Theresa May repeats claim paramilitaries are not being investigated for Troubles killings

Theresa May speaks during prime minister's questions today in the House of Commons 
Theresa May speaks during prime minister's questions today in the House of Commons 

British Prime Minister Theresa May has repeated claims that only members of the British security forces are facing Troubles investigations.

Speaking during prime minister's questions this afternoon, Ms May insisted police officers in the north were "the sole subject of investigations" and said she wanted to ensure "terrorists are investigated for past crimes as well."

The prime minister's comments follow remarks made last month when she told the House of Commons that "the only people being investigated" are those who served in armed forces or law enforcement.

Ms May's claims have been contradicted by official figures from the PSNI which showed that investigations into killings by the British Army accounted for around 30 per cent of its legacy workload.

Chief Constable George Hamilton said Mrs May's claim was not backed up by statistics.

Last year, the then Director of Public Prosecutions Barra McGrory stated that his office has prosecuted more legacy cases linked to paramilitaries than the military.

The prime minister was today answering a question from former defence minister Mark Francois who said he is concerned British military veterans will be "scapegoated" for actions which occurred during the Troubles.
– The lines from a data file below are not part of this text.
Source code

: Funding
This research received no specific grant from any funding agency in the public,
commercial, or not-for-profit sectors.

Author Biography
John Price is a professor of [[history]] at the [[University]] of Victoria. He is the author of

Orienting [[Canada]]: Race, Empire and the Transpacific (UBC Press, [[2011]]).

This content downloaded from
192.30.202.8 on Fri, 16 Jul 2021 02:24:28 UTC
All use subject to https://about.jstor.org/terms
The Tory former minister's intervention came after the outgoing head of the armed forces, Air Chief Marshal Sir Stuart Peach, said he was deeply uncomfortable at the prospect of a historical investigations unit being established to review the conflict.

Mr Francois told MPs that servicemen and women should be treated as "heroes".

He said: "Within this House there is growing concern at the prospect of brave servicemen being effectively scapegoated by others for political or financial gain.

"We call our servicemen and women heroes, we should treat them accordingly.

"So would the prime minister be prepared to at least entertain some investigation into the concept of a statute of limitations in order to protect those who have served on the front line and also those who will follow them in the future?"

His intervention came after Defence Minister Tobias Ellwood broke ranks with the official British government position over the weekend to back calls for a time limit for investigations into historical events.

A current consultation document issued by Secretary of State Karen Bradley on dealing with the legacy of the Troubles does not include provision for a statute of limitations, to the anger of many Conservative MPs.

Ms May responded by telling MPs "we don't just call our servicemen and women heroes, they are heroes".

She added: "What we do want to ensure is that we don't see our servicemen and women and indeed in relation to legacy issues in Northern Ireland police officers being the sole subject of investigations, which is what is happening at the moment.

"I want to ensure that terrorists are investigated for past crimes as well and that is why the Secretary of State has launched the consultation on legacy issues and it is of course open to people to respond to that consultation."

Last month Ms May was criticised by former Stormont justice minister David Ford who said she came close to political interference after claiming the system for investigating the Troubles was unfair.